The hunter taught us as much as he could about hunting in one evening, and it was eye opening.

Hunting, we learned, is slow. Typically, my enjoyment of the wilderness coincides with movement. Whether it’s mountain biking, skiing, or hiking, I’m always going from one place to another. Tracking elk requires being much more aware of one’s surroundings. It’s noticing nibbled ferns, disturbed dirt, or a tree rubbed by an elk. It’s using all the senses. It’s listening to the forest, thinking about scent, observing wind direction, and understanding how the elk move across the landscape. It’s about increasing the odds of an encounter, and perhaps the most important element of that equation (besides luck) is time. It’s simple math: the more time you spend in the bush, the more likely you are to see an elk.

“Well,” says Scott, back at our camp on the knoll. The sun is well above the horizon and we’ve drunk all our coffee. “Should we call it?”

I agree and we pack up. Almost weekly over the entire spring we’ve been coming to this spot. As fiddleheads uncurled, juvenile birds began to make their first tenuous flights, and spring turned to summer, signs of elk were everywhere. Even now, fresh prints pepper almost every logging road. Only days earlier, a friend saw the elk herd in this exact spot.

But despite many close calls, we haven’t seen them. With summer just around the corner, we decide we don’t have the time necessary to continue the project. Scott folds up his tripod, unscrews the long lens from his camera, and we leave the cutblock for the final time.
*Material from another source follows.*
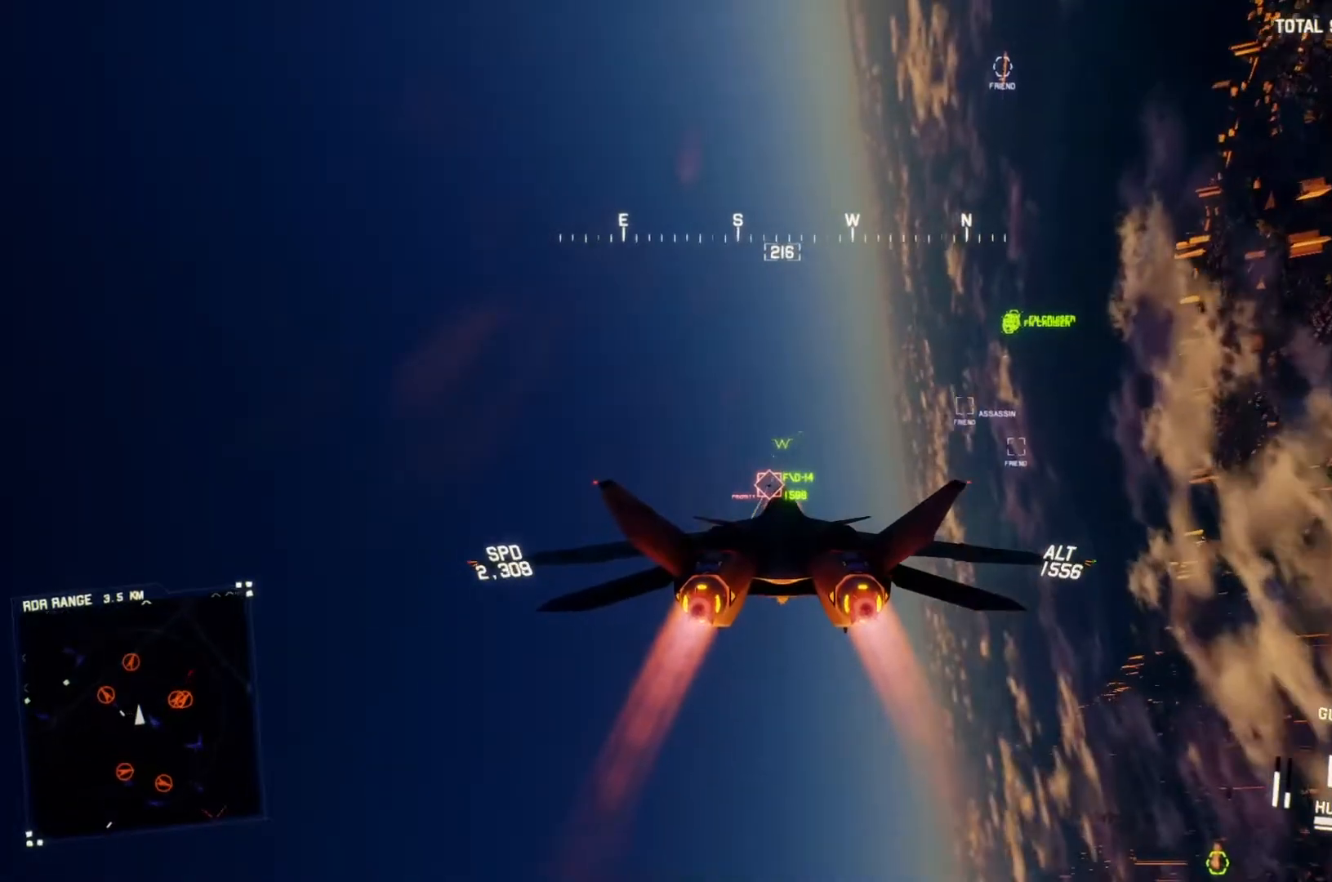
{"buttons": ["A", "R2"], "left_stick": "center", "right_stick": "center", "button_events": [[33, "A", "down"], [67, "L1", "up"], [100, "A", "up"], [167, "A", "down"], [200, "R1", "down"], [400, "A", "up"], [400, "R1", "up"], [467, "A", "down"]]}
Our efforts, though, weren’t fruitless. Almost every time we went out, we saw wildlife. On two separate occasions, cougars leapt across the road in front of my truck. Harrier hawks patrolled the air 20 feet above our heads. Day-old baby fawns curled into little balls close enough for us to touch them. Black bears grazed by the roadside.

It was like the only animals we couldn’t see were the ones we were looking for.

Months later, I’m on my usual dog walk down a winding forest path behind my house, and elk are the last thing on my mind. My dog Mika runs off into the dense bush and I call her back. The words are barely out of my mouth when a thunder of hooves erupts around me. Through the thick greenery, I catch glimpses of animals moving. I stand close to a tree and call Mika again with a little more urgency. She returns, looking as surprised as I feel.

I slip down the trail, and 50 feet ahead, I see them. The four cow elk cross the path first. Brown, with white butts, they stick close together. They flee down a steep ravine, through a creek, and up the other side. There, they wait for the last member of their small herd.

I hear crunching leaf litter and a guttural rumble, and as the sounds get closer, my heart beats against my chest. High above the salmonberry bushes, the tips of antlers appear. They sway through the air as a large bull elk saunters across the path in front of me. In much less of a hurry than the cows, the bull rips off the tops of ferns as he passes. He doesn’t seem to notice me crouched just feet away. I don’t have a camera and didn’t bring my phone, but I don’t care. I keep Mika calm and enjoy the moment. The elk treads down the ravine and up the other side to join the females. Then the herd vanishes as quickly as it appeared.

Scott and I tried so hard to find these animals and failed. Only in a random encounter did I finally see them up close, and I think that’s many people’s experience with elk. Whether it’s on the side of the highway, near a logging road, or even in our backyards, we run into them only by happenchance—and not very often.

Every location mentioned in this story is a half-hour drive or less from downtown Courtenay. The fact that large animals like elk can remain in the forest mostly undetected is a testament to just how much dense wilderness surrounds our community. If you’re lucky enough to come across an elk in the Comox Valley, take the time (from a safe and respectful distance) to enjoy the experience.

Take it from me, it’s much easier to see them when they come to you.